Descripción de la tarea.
Según el texto sobre la Monarquía parlamentaria, ¿qué parte de los veinte Estados con mayor PIB per capita son Monarquías?

--- Texto proporcionado ---

Si «poder político» es, en el Diccionario de la RAE, «la capacidad de tomar decisiones que afectan a los individuos que viven en una comunidad», es obvio que no lo detenta el Rey. No obstante, posee un poder neutral y moderador que coadyuva a la convivencia. Es el modelo de la «Monarquía Constitucional parlamentaria», que tan magníficos ejemplos presenta en los países más desarrollados. Así, más de la mitad de los veinte Estados con mayor PIB per capita son Monarquías.

Acercándonos a nuestra realidad contemporánea, dos políticos alejados ideológicamente coincidían en la Transición sobre la conveniencia de la Monarquía. Afirmaba Alzaga: «La democracia no sería posible sin ella... Hoy la república no serviría de punto de encuentro... La monarquía parlamentaria constituye... una democracia coronada». Y Solé Turá, desde sus principios republicanos, subrayaba: «Estamos en el momento en el que estamos... lo que divide a los ciudadanos no es ser monárquicos o republicanos… Querer la República hoy significa derrocar la Monarquía, con lo que esto supondría en cuanto a las (impredecibles y peligrosas) consecuencias».

--- Datos proporcionados ---

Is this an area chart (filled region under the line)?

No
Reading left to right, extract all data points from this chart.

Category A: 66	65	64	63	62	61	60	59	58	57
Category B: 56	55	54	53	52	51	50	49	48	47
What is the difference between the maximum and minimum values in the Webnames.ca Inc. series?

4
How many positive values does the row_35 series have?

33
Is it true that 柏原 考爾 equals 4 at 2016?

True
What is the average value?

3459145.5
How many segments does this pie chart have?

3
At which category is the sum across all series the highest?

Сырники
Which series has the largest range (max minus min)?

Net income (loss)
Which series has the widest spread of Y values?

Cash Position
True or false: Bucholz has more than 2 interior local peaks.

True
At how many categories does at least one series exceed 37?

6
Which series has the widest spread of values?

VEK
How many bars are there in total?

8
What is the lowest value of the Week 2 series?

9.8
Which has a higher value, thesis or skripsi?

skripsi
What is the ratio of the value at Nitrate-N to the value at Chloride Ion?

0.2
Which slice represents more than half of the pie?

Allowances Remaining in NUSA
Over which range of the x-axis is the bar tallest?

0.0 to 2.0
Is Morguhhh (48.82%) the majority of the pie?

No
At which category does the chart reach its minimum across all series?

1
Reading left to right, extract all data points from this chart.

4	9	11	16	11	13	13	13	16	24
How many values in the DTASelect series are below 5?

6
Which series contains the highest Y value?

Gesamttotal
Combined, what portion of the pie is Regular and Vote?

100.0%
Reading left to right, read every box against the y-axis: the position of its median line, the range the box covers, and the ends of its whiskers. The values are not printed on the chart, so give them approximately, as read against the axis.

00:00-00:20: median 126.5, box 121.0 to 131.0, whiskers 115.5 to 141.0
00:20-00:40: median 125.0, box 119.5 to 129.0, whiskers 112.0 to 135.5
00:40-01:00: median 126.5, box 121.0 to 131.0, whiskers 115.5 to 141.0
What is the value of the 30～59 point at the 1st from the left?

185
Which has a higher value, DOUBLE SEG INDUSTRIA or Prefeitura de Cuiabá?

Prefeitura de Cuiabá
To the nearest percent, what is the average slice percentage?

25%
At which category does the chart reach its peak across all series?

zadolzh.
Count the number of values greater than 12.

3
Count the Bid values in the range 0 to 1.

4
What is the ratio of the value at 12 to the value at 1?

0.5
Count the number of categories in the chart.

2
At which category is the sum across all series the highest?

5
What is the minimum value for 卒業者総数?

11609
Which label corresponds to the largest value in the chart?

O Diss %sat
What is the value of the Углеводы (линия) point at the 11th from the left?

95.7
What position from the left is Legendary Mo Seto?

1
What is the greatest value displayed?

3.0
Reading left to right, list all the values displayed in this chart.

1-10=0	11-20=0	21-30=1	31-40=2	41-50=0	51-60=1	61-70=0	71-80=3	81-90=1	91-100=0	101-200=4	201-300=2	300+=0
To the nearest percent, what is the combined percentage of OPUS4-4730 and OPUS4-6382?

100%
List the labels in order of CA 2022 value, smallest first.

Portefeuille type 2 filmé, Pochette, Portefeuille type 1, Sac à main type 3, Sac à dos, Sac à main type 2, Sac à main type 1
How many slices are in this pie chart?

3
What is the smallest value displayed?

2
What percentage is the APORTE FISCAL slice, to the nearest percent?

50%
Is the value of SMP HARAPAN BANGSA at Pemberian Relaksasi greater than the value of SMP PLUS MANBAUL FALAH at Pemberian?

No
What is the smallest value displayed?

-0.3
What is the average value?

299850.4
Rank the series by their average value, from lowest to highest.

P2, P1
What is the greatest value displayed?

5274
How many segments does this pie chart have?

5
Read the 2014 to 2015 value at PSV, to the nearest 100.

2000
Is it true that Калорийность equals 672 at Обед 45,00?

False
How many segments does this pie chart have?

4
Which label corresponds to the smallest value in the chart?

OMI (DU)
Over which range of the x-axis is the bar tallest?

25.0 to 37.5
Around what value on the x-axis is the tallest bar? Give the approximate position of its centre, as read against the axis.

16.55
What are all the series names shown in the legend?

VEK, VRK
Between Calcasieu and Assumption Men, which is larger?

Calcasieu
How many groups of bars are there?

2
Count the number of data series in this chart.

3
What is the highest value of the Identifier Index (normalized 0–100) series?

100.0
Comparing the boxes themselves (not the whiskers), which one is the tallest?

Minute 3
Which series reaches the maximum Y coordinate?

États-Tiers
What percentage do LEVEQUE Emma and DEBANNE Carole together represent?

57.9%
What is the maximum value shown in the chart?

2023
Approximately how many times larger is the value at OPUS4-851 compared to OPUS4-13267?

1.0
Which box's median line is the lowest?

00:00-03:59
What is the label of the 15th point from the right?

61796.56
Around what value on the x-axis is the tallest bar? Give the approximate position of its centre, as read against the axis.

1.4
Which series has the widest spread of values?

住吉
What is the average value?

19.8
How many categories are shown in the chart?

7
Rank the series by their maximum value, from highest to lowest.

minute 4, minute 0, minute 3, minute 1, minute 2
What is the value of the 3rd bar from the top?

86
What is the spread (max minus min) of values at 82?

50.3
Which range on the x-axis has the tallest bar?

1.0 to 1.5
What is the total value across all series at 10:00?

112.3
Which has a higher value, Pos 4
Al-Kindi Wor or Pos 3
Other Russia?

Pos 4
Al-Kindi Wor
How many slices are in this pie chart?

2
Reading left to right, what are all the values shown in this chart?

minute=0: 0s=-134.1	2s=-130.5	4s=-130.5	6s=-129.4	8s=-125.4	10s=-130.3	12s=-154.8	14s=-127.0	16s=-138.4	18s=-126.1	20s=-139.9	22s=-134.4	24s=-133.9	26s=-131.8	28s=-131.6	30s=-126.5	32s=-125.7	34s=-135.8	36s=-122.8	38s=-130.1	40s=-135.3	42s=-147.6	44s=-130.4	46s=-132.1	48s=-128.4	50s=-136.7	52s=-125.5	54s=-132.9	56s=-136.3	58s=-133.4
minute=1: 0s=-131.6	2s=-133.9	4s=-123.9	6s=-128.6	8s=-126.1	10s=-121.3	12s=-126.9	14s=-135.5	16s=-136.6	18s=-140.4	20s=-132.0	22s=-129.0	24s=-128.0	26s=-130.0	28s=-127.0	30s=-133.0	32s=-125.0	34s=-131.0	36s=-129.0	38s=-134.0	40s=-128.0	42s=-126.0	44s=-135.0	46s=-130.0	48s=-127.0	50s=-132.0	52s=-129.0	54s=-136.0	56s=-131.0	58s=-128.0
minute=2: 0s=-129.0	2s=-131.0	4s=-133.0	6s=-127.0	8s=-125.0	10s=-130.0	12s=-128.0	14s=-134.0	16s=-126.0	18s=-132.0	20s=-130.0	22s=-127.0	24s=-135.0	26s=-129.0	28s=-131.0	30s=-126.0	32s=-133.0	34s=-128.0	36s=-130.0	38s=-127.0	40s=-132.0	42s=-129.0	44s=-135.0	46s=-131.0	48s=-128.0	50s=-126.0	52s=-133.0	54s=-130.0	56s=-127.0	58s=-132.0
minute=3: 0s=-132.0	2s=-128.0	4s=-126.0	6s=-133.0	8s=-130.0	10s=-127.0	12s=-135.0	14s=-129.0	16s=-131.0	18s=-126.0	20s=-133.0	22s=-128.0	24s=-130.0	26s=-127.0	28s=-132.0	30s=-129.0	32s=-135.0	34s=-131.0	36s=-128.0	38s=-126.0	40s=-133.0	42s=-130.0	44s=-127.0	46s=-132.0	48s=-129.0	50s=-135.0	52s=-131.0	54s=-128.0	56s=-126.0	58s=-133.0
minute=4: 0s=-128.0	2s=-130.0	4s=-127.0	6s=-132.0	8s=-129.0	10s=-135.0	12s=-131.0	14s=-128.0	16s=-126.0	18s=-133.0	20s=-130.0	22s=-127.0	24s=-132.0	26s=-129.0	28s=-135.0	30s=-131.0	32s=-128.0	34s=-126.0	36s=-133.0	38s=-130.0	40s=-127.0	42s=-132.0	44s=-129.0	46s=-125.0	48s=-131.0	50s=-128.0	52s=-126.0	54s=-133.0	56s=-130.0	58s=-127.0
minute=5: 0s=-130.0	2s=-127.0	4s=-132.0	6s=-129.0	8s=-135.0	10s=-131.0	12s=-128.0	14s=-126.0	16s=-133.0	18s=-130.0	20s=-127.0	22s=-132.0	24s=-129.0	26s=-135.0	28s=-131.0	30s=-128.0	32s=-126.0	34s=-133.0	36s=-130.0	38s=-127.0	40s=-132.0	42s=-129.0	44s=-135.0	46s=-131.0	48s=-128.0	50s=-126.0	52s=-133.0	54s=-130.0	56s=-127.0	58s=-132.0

---

Tarea resuelta.
Más de la mitad.